Aerospace medicine is exactly how it sounds. It is the field of medical science which is analyzes the negative effects of flight on human health. It deals with aviation medicine, the care of airplane workers and passengers; and space medicine, which is solely considered with the care of astronauts. Doctors and scientists in this field try to increase the job performance and safety of those who work on and with the planes, as well as the health, of people who fly.

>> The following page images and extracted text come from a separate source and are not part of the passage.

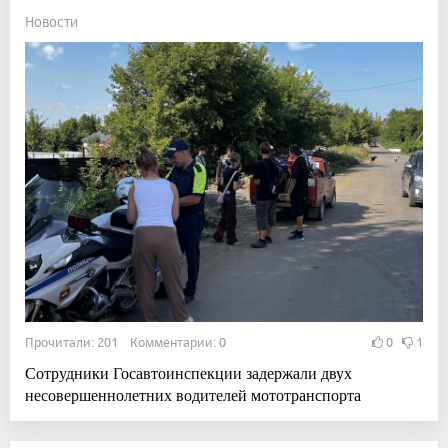
Новости
Прочитали: 201 Комментарии: 0
0
1
Сотрудники Госавтоинспекции задержали двух
несовершеннолетних водителей мототранспорта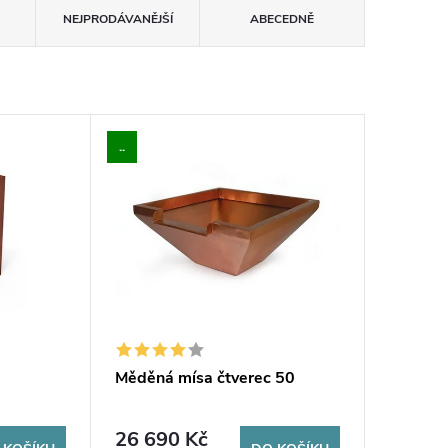
NEJPRODÁVANĚJŠÍ
ABECEDNĚ
..
a
Měděná mísa čtverec 50
26 690 Kč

Aviation medicine: There are a multitude of stresses associated with air travel. They include motion sickness, noise, vibration, changes in oxygen levels, and rapid change in speed and atmospheric pressure. An important stress evident in fighter aircrafts is the rapid upward acceleration into the sky. This movement causes blood to be concentrated, in the lower parts of the body, i.e. legs and feet. The flow of blood to the heart may then be insufficient for the heart to maintain adequate blood supply to the brain, which could lead to immediate unconsciousness. As a result, fighter pilots must wear a special trouser, called G suits. These suits work to squeeze the blood out of the legs and back towards the heart. Flight surgeons are the medical professionals who specialize in aviation medicine. Flight surgeons help to create equipment and improve processes that aid in crew selection and training programs. Other areas of aviation medicine will include investigating flight related accidents; training crews for survival after crashing; and transporting sick or injured people by air a medical facility to treat the affected individual.

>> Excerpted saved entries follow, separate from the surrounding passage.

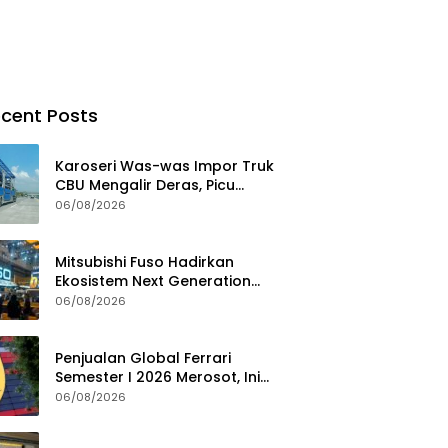
cent Posts
Karoseri Was-was Impor Truk
CBU Mengalir Deras, Picu
Persaingan Tak Sehat
06/08/2026
Mitsubishi Fuso Hadirkan
Ekosistem Next Generation
Zero Down Time di GIIAS 2026
06/08/2026
Penjualan Global Ferrari
Semester I 2026 Merosot, Ini
Penyebabnya
06/08/2026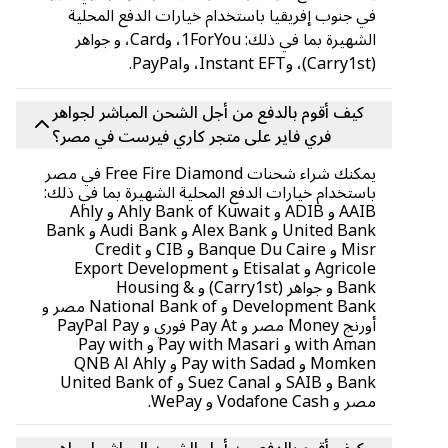
في جنوب إفريقيا باستخدام خيارات الدفع المحلية
الشهيرة بما في ذلك: 1ForYou، وCard، و جواهر
(Carry1st)، وInstant EFT، وPayPal.
كيف أقوم بالدفع من أجل الشحن المباشر لجواهر
فري فاير على متجر كاري فيرست في مصر؟
يمكنك شراء شحنات Free Fire Diamond في مصر
باستخدام خيارات الدفع المحلية الشهيرة بما في ذلك:
AAIB و ADIB و Ahly Bank of Kuwait و Ahly
United Bank و Alex Bank و Audi Bank و Bank
Misr و Banque Du Caire و CIB و Credit
Agricole و Etisalat و Export Development
Bank و جواهر (Carry1st) و Housing &
Development Bank و National Bank of مصر و
أورنج Money مصر و Pay At فوري و PayPal Pay
with Aman و Pay with Masari و Pay with
Momken و Pay with Sadad و QNB Al Ahly
Bank و SAIB و Suez Canal و United Bank of
مصر و Vodafone Cash و WePay.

Space medicine: During space travel, weightlessness (freedom from the pull of gravity) potentially can occur, which can contribute to the development of several disorders. These include motion sickness, disorientation, and a reallocation of blood and other fluids from the legs and feet to the head. Weightlessness also can cause the loss of bone and muscle tissue in the astronaut’s feet and legs. This condition is determined to occur because the bones and muscles of the astronaut are no longer needed to work against the pull of gravity. Another hazard of space flight is being exposed to higher levels of radiation from the sun, and other objects in space. Being exposed to radiation increases the astronaut’s risk of developing leukemia or other debilitating cancers. Today’s spacecrafts provide way too little protection for the space traveler, against radiation for long duration manned flights into deep space (space beyond the earth and the moon).

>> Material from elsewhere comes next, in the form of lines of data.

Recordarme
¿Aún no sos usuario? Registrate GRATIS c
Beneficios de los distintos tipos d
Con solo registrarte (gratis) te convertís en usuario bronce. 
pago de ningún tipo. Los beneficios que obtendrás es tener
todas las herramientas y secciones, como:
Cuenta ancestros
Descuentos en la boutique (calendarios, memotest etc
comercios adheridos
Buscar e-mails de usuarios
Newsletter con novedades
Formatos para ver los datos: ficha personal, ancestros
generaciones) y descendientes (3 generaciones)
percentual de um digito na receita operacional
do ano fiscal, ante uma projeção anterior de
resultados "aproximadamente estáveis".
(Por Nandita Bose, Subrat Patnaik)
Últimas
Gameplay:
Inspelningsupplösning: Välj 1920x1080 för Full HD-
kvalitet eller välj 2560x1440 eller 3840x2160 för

Many scientists believe that the greatest negative effect space travel can have on a astronaut is more so psychological, rather than physical. For those dreamers who wish someday to travel far and beyond earth’s outer boundaries, please do not let this read discourage or de-motivate you from achieving your goals. Sometimes, you have to make sacrifices to accomplish the unimaginable.
Money, K. E. "Aerospace medicine." World Book Student. World Book, 2010. Web. 2 July 2010.